Data to examine
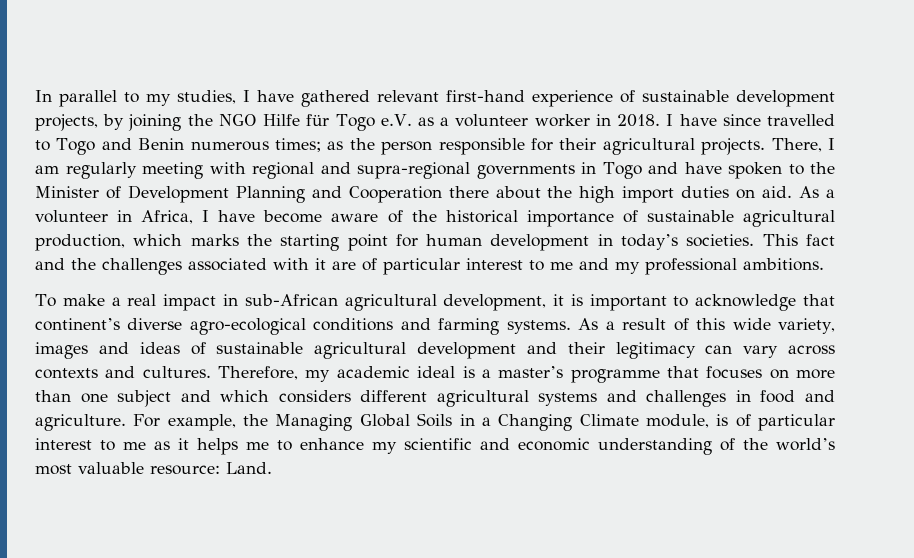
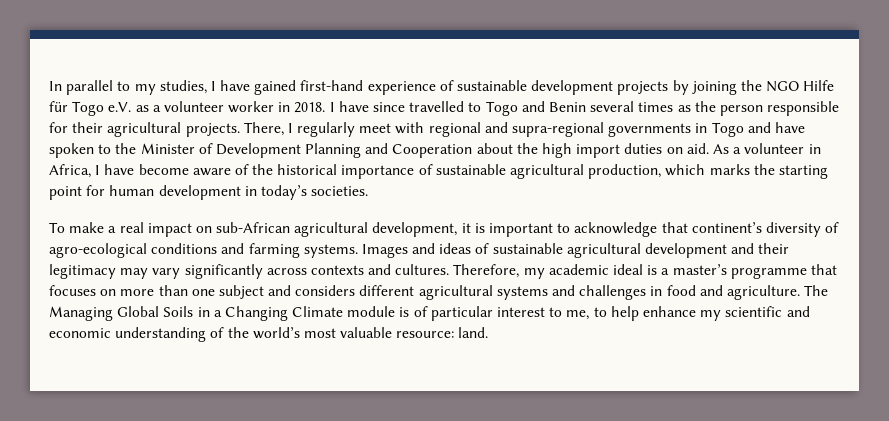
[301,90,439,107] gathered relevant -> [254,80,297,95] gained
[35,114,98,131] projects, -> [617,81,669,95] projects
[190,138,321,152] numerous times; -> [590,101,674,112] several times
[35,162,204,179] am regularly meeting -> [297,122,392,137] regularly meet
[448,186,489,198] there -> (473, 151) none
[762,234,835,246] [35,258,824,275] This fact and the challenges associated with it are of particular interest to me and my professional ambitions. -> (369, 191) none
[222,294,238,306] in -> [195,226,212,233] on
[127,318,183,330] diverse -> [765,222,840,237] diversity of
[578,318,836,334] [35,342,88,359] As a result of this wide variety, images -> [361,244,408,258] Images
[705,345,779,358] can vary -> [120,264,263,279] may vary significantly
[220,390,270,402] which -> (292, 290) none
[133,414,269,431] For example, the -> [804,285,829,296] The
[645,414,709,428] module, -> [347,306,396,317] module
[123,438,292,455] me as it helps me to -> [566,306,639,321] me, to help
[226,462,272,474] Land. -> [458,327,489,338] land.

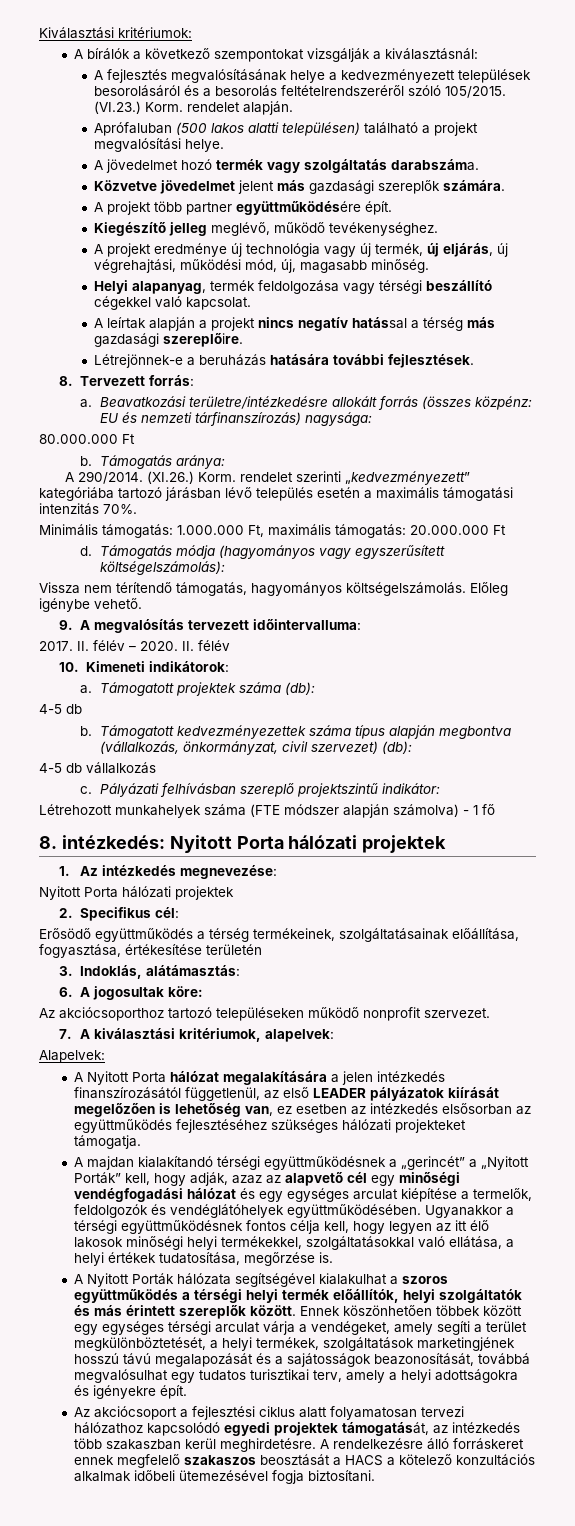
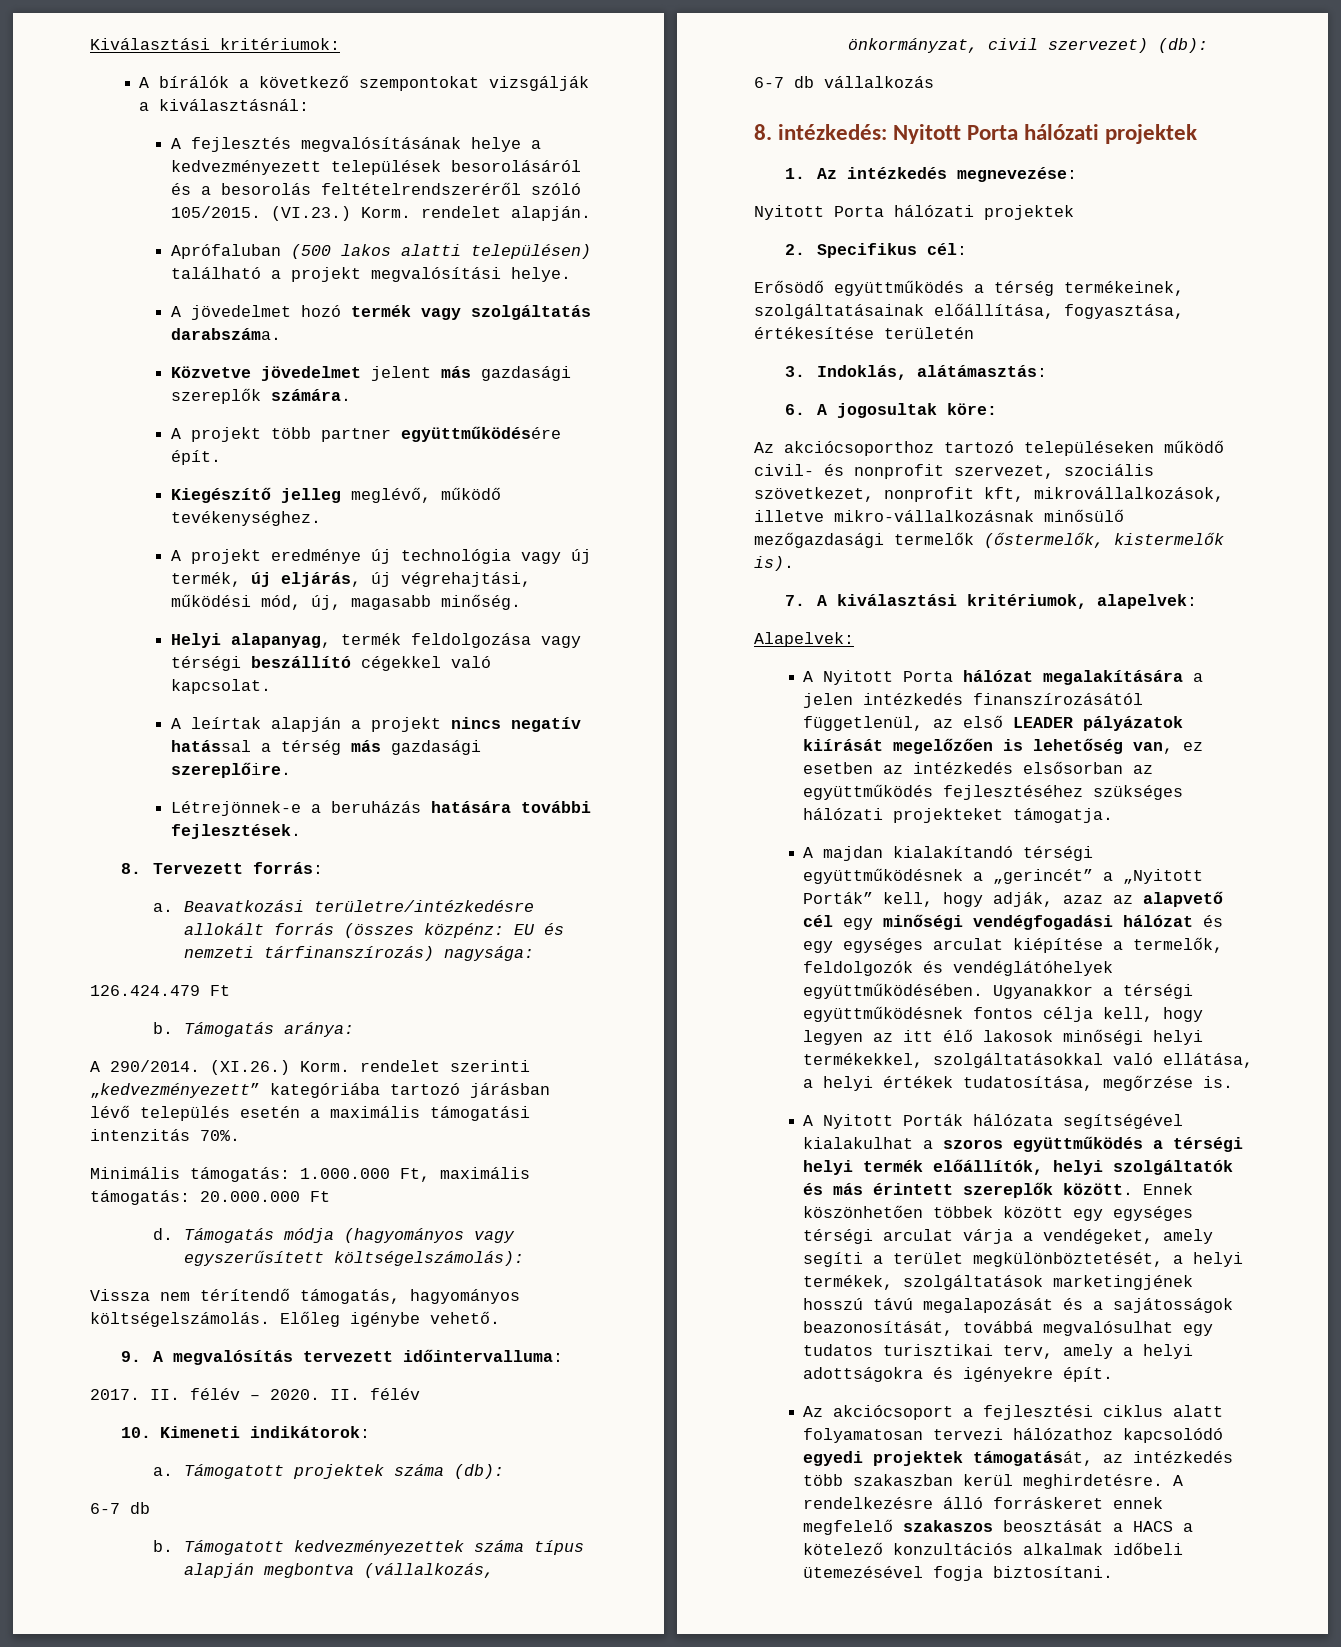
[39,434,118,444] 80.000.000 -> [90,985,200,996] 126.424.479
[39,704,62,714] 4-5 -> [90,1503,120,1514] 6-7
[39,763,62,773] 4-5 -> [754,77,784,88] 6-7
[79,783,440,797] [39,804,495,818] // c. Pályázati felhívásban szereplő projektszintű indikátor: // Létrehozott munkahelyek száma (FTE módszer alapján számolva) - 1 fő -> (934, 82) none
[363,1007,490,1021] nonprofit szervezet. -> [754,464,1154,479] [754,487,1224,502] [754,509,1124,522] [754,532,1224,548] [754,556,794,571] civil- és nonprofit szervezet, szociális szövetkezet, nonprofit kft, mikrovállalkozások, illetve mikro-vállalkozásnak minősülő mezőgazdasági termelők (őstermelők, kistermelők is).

Work task
The job is to set down the whole listing exactly, excluding any images.

Answer to the problem
[301,90,439,107] gathered relevant -> [254,80,297,95] gained
[35,114,98,131] projects, -> [617,81,669,95] projects
[190,138,321,152] numerous times; -> [590,101,674,112] several times
[35,162,204,179] am regularly meeting -> [297,122,392,137] regularly meet
[448,186,489,198] there -> (473, 151) none
[762,234,835,246] [35,258,824,275] This fact and the challenges associated with it are of particular interest to me and my professional ambitions. -> (369, 191) none
[222,294,238,306] in -> [195,226,212,233] on
[127,318,183,330] diverse -> [765,222,840,237] diversity of
[578,318,836,334] [35,342,88,359] As a result of this wide variety, images -> [361,244,408,258] Images
[705,345,779,358] can vary -> [120,264,263,279] may vary significantly
[220,390,270,402] which -> (292, 290) none
[133,414,269,431] For example, the -> [804,285,829,296] The
[645,414,709,428] module, -> [347,306,396,317] module
[123,438,292,455] me as it helps me to -> [566,306,639,321] me, to help
[226,462,272,474] Land. -> [458,327,489,338] land.

[39,434,118,444] 80.000.000 -> [90,985,200,996] 126.424.479
[39,704,62,714] 4-5 -> [90,1503,120,1514] 6-7
[39,763,62,773] 4-5 -> [754,77,784,88] 6-7
[79,783,440,797] [39,804,495,818] // c. Pályázati felhívásban szereplő projektszintű indikátor: // Létrehozott munkahelyek száma (FTE módszer alapján számolva) - 1 fő -> (934, 82) none
[363,1007,490,1021] nonprofit szervezet. -> [754,464,1154,479] [754,487,1224,502] [754,509,1124,522] [754,532,1224,548] [754,556,794,571] civil- és nonprofit szervezet, szociális szövetkezet, nonprofit kft, mikrovállalkozások, illetve mikro-vállalkozásnak minősülő mezőgazdasági termelők (őstermelők, kistermelők is).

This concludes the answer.